Le peuple algérien qui a vécu sous le joug colonial l'expérience douloureuse de l'exode, a cherché refuge dans les pays voisins ou à travers certaines régions dans son propre pays pour tenter d'échapper à la politique de répression massive pratiquée, à large échelle, par l'occupant, a rappelé M. MESSAHEL.

"Une politique de répression, qui est allée de pair avec une politique de dépossession systématique du peuple algérien de ses terres les plus riches pour le contraindre à aller survivre dans des régions pauvres et inhospitalières", a-t-il poursuivi.

Au lendemain de l'indépendance, l'Algérie qui a été l'un des principaux pourvoyeurs de main d'oeuvre aux pays industrialisés et, plus spécifiquement, à l'ancienne puissance coloniale, est devenue, aujourd'hui, un pays de destination et de transit, a-t-il fait observer.

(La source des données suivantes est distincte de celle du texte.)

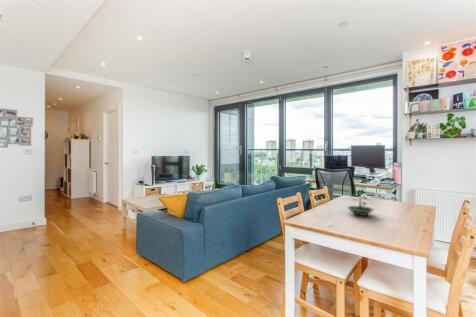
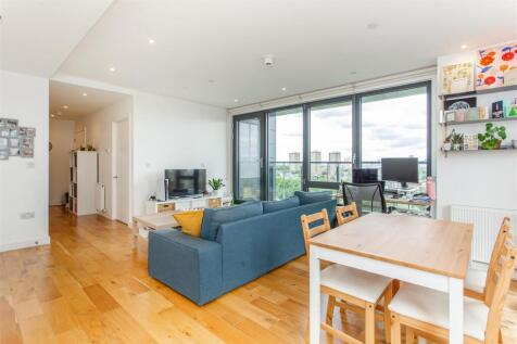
- terrarium [346,189,376,217]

Pour le ministre, la sécheresse, qui a sévi durant de longues années dans les pays du Sahel, a poussé des centaines de milliers de personnes à trouver refuge en Algérie, soulignant que les autorités algériennes ont oeuvré, par la suite, de concert avec leurs homologues des pays concernés, pour assurer un retour, dans la dignité, de ces populations dans leur pays d'origine.

L'Algérie, "fidèle à ses traditions de terre d'accueil et de solidarité avec les peuples en lutte pour leur liberté et leur indépendance, a accueilli et continue d'accueillir et d'apporter toute l'aide nécessaire aux réfugiés sahraouis qui ont fui leur pays, suite à son occupation en 1975", a assuré M. MESSAHEL.

L'Algérie qui a toujours assumé son devoir de solidarité envers les peuples de la région et bien au-delà, a-t-il encore relevé, "a apporté une contribution décisive à l'élaboration de la position africaine commune sur la migration et le développement".

C'est à Alger, en effet, que la position africaine a été finalisée en avril 2006, avant d'être entérinée par le sommet de l'UA qui s'est tenu à Banjul en juillet 2006.

L'Algérie a également apporté une "contribution substantielle" au déroulement
de la conférence ministérielle Afrique-Union européenne en novembre 2006 à Tripoli
(Libye).

Les participants s’étaient engagés alors à établir un partenariat entre les pays d'origine, les pays de transit et les pays de destination pour mieux gérer la migration selon une approche globale et équilibrée et dans un esprit de responsabilité partagée.

L'Algérie est, aujourd'hui, souligne-t-on, l'un des rares pays du bassin méditerranéen à avoir ratifié la plupart des instruments juridiques internationaux relatifs à l'émigration.

M. MESSAHEL a expliqué dans son introduction que "l'imbrication des causes politiques, sécuritaires, économiques, sociales et culturelles qui, ajoutées aux catastrophes naturelles, comme la sécheresse ou les inondations, donnent lieu à des déplacements massifs de populations qui rendent aléatoire la distinction entre les personnes éligibles au statut de réfugié et les émigrés clandestins".

"A un phénomène global, la solution doit être globale et concertée. Elle doit s'attaquer aux causes profondes ayant engendré ce phénomène quelque soit leur nature", a-t-il conclu.